Recorded data:
•••••

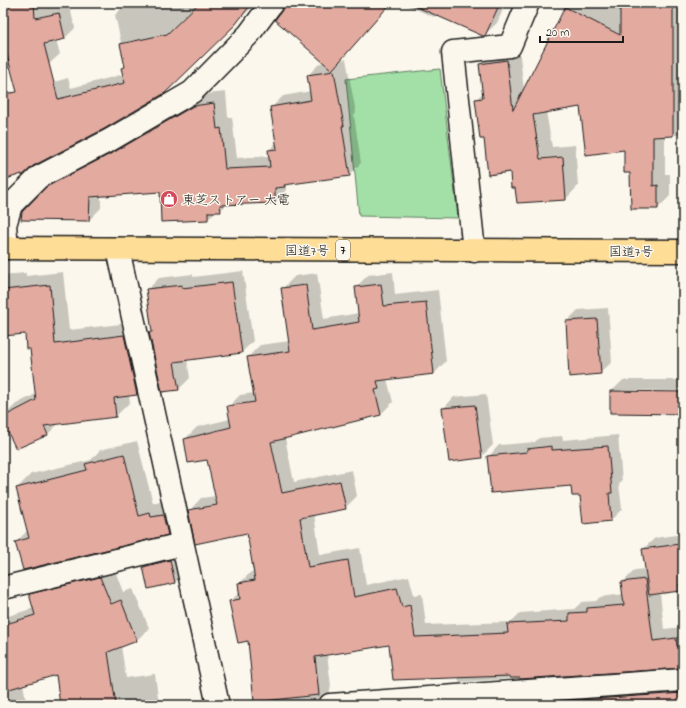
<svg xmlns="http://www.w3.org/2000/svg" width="686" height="708" font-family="'Indie Flower','Klee One',sans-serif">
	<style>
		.green { fill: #a3e0a7; stroke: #607e62 }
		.shadow { fill: #0003 }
		.building { fill: #e3aaa0; stroke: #1c1c1c }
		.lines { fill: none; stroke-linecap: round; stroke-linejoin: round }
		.street-casing { stroke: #1c1c1c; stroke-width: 25 }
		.highway-casing { stroke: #1c1c1c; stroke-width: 25 }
		.street { stroke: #fbf7ec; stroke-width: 22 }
		.highway { stroke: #fedd96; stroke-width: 22 }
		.labels { text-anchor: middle; stroke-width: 3; stroke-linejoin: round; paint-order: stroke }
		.shield { fill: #fbf7ec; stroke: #5f5e5a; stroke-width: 1 }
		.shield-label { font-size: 12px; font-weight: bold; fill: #1c1c1c }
		.poi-label { font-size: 13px; fill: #1c1c1c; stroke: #fbf7ec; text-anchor: start }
		.street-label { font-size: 13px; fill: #1c1c1c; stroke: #fbf7ec }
	</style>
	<rect width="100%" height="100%" fill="#fbf7ec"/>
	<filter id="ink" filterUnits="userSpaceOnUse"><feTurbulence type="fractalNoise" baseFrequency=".025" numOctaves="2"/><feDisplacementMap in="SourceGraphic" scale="8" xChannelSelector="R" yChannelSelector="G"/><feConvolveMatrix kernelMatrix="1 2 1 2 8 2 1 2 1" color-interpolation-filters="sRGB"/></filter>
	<g filter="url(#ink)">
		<!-- green -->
		<polygon class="green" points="440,69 458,218 359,216 346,79"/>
		<!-- shadow -->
		<g class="shadow">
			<polygon points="3,3 60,3 60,5 69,4 75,28 64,39 56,40 60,54 49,64 3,69"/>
			<polygon points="127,3 254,3 248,11 165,92 33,165 23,173 3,179 3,97 68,78 71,88 124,74 122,69 126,65 115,15"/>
			<polygon points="285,3 391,3 341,60 346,59 356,113 354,115 361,163 349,175 286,184 286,190 275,202 227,204 220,211 216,211 208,219 161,191 101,195 101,208 89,220 23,212 60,176 129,139 206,94 226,92 228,117 232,117 237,158 270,156 269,150 277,142 271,108 283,96 311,91 308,75 320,63 325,63 283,11"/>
			<polygon points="401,3 506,3 497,23 484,35 436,14 434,17"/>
			<polygon points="570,3 683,3 683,135 665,135 665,174 670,174 670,196 658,208 631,172 625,149 581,106 546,111 552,147 575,145 578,186 566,199 516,187 511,171 485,138 476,99 484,92 480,64 492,52 519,48 524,90 565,7"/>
			<polygon points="243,271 253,341 242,352 187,359 190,378 179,389 150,332 153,330 148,289 159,278 193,274 193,277"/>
			<polygon points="63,272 69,330 138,322 151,380 137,394 129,395 130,402 116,416 58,424 48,434 3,419 3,417 16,404 36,394 30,347 25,332 3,335 3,275 26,273 26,276"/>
			<polygon points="393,272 395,295 438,290 446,361 434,374 387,379 393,402 381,414 285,438 294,482 352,470 357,496 345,508 314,514 320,555 360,548 366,585 409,576 414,595 422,594 426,625 511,622 520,613 574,609 582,602 596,601 600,597 624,594 623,582 635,570 646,569 643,549 655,538 683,534 683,587 680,590 660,593 664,629 683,627 683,667 459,682 458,677 389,644 327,654 331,686 329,694 333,705 255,705 248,640 230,601 240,592 239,584 251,572 255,571 247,532 189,511 201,498 216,496 208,459 185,439 197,427 230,419 228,407 240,395 254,393 248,357 260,345 290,341 282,289 295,276 317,273 324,319 359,313 356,287 368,275"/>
			<polygon points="608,308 612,362 600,373 567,321 578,310"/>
			<polygon points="623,380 683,380 683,391 621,390 621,392 683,393 683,413 611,392"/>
			<polygon points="486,394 493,445 481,457 443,409 454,397"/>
			<polygon points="618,435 622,481 619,484 622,509 611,520 581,495 572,485 489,456 499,445 535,442 539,438 562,436 563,440"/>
			<polygon points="137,441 153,503 164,500 181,520 167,534 16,542 28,530 17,488 31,474 91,460 100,450"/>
			<polygon points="176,555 181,577 175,582 144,567 150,561"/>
			<polygon points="113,565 123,592 133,589 149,628 136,641 121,646 126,678 155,674 159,705 61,705 57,674 23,684 27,705 3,705 3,612 5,617 34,608 30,595 43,582"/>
			<polygon points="683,682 683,705 562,705 562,702 574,689"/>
			<polygon points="506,694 506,705 464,705"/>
		</g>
		<!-- building -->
		<g class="building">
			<polygon points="3,3 34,3 35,18 59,13 65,39 44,44 58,99 125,83 121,68 125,67 120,44 167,34 199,3 252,3 235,25 165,93 104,129 33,166 22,176 22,174 3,180 3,94 17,92 3,40"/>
			<polygon points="284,3 391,3 332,70 275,20 282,10"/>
			<polygon points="408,3 500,3 485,36 483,36"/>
			<polygon points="620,3 673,3 673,136 653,137 653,186 658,185 658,209 631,209 630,173 624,173 624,150 586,155 580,107 533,115 540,159 563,157 566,200 517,203 515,188 511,188 510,172 488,175 484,139 480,139 475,99 483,98 479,64 507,60 513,110 565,7 620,35"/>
			<polygon points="334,71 344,126 342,126 350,176 284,185 285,187 275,188 275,203 220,205 221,212 208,212 208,220 161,222 160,192 90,197 89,221 21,220 22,212 46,187 116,151 193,106 214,103 217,129 221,128 225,169 270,167 268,150 277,149 270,107 311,100 307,75"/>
			<polygon points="232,282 242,353 174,362 179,390 162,392 149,332 152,332 146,289 182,285 182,288"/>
			<polygon points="381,284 384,306 426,302 434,374 377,381 379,389 375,390 381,415 271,442 282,493 340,481 346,509 300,518 308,567 348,560 354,597 397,588 402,607 410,605 415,637 508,633 507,624 569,621 569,613 587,612 587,608 624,605 621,582 645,579 653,641 676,638 677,646 683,645 683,668 520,679 520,678 510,678 510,676 393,680 389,645 315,657 319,695 254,702 248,641 238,643 229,601 240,599 238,583 255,580 247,533 195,544 188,510 217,505 207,460 188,463 184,439 231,427 227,406 255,402 247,357 290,351 281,288 306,285 312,330 359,322 355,287"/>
			<polygon points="50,285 55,344 124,335 137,395 114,398 116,417 44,426 48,435 16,449 3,422 3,417 36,400 30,349 26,349 25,334 3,336 3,290"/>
			<polygon points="597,319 601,374 569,377 566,321"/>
			<polygon points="610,391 683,392 683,414 610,413"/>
			<polygon points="475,405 482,458 449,462 442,408"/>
			<polygon points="552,446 552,450 608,446 612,493 609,493 611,521 583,524 580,496 572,496 571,486 491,493 487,456 527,452 527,449"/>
			<polygon points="124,454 139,516 150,513 151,517 163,515 168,535 23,570 15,542 29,538 16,488 87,470 85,464"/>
			<polygon points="680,544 683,562 683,584 679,584 680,591 649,595 642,549"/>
			<polygon points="170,560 175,583 148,589 143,567"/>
			<polygon points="100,577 111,604 121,600 137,641 108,652 116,705 60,705 56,675 3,691 3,625 35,615 29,594"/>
			<polygon points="683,693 683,705 565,705 564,701"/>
		</g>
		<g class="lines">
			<defs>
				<g id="street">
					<polyline points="7,248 5,225 11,205 39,177 110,140 192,92 249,34 272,3"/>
					<polyline points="118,249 218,705"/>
					<polyline points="474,251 453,52 510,46 528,3"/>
					<polyline points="3,588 182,544"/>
					<polyline points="330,705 683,680"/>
				</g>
				<polyline id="highway" points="3,248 683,251"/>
			</defs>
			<!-- street casing -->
			<use href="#street" class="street-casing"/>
			<!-- highway casing -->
			<use href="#highway" class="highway-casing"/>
			<!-- street -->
			<use href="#street" class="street"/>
			<!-- highway -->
			<use href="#highway" class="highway"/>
		</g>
	</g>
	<!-- icons -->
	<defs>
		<symbol id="shop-disc" viewBox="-11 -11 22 22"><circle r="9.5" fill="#d1495b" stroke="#fbf7ec"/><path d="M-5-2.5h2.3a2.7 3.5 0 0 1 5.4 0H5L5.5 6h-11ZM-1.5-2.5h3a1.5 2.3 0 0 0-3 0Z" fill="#fff"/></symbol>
	</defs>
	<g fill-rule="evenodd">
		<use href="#shop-disc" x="159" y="189" width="20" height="20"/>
	</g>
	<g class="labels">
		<!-- shield labels -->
		<rect class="shield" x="336" y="240" width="14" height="20" rx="3"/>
		<g class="shield-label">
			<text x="343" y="254">7</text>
		</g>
		<!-- poi labels -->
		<g class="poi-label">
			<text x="182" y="204">東芝ストアー 大電</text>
		</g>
		<!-- street labels -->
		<g class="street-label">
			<text x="307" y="255">国道7号</text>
			<text x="631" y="256">国道7号</text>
		</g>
	</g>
	<!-- margin -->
	<rect width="686" height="708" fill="none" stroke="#fbf7ec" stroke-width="16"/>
	<rect x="8" y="8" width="670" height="692" fill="none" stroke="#1c1c1c" stroke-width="1.5" filter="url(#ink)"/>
	<!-- scale -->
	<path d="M540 36v6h83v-6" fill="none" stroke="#1c1c1c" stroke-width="2"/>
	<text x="546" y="36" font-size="12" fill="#1c1c1c" stroke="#fbf7ec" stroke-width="3" paint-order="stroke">20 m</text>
</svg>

•••••

Exercise objective: Pick out every line above that contains the word "linejoin" and copy it.

Your solution:
		.lines { fill: none; stroke-linecap: round; stroke-linejoin: round }
		.labels { text-anchor: middle; stroke-width: 3; stroke-linejoin: round; paint-order: stroke }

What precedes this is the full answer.